Nadia Murad Basee Taha (arabisch نادية مراد باسي طه; * 10. März 1993 in Kocho, Sindschar, Irak) ist eine Überlebende des vom IS verübten Genozids an den Jesiden 2014, irakische (jesidische) Menschenrechtsaktivistin und seit September 2016 die erste Sonderbotschafterin für die Würde der Überlebenden von Menschenhandel der Vereinten Nationen (UNODC). Am 10. Dezember 2018 erhielt sie in Oslo gemeinsam mit Denis Mukwege den Friedensnobelpreis.

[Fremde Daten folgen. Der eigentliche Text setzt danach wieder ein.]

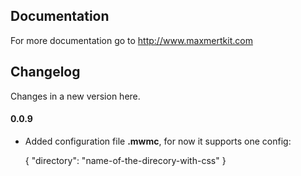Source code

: ## Documentation

For more documentation go to http://www.maxmertkit.com

## Changelog

Changes in a new version here.

#### 0.0.9

  * Added configuration file **.mwmc**, for now it supports one config:

	{
		"directory": "name-of-the-direcory-with-css"
	}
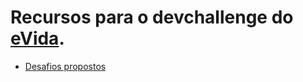 Recursos para o devchallenge do [eVida](www.evida.pt).
============

* [Desafios propostos](https://github.com/evida/devchallenge/wiki/Desafios-proposto)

Sie ist die einzige Irakerin und Jesidin, die einen Friedensnobelpreis erhalten hat.
Geschichte
Bei einem Überfall auf ihr Heimatdorf Kocho (in Sindschar, Irak) durch Mitglieder der terroristisch agierenden islamisch-fundamentalistischen Miliz Islamischer Staat (IS) am 3. August 2014 verlor die Jesidin Nadia Murad ihre Mutter und sechs Brüder; insgesamt starben 18 ihrer Familienmitglieder durch den IS. Sie selbst wurde aus dem Dorf entführt und geriet in Gefangenschaft. Während dieser Zeit wurde sie mehrfach versklavt, vergewaltigt und gefoltert. Murad gelang von Mossul aus die Flucht mit Hilfe einer muslimischen Familie in ein Flüchtlingslager im kurdischen Grenzgebiet nahe Dohuk.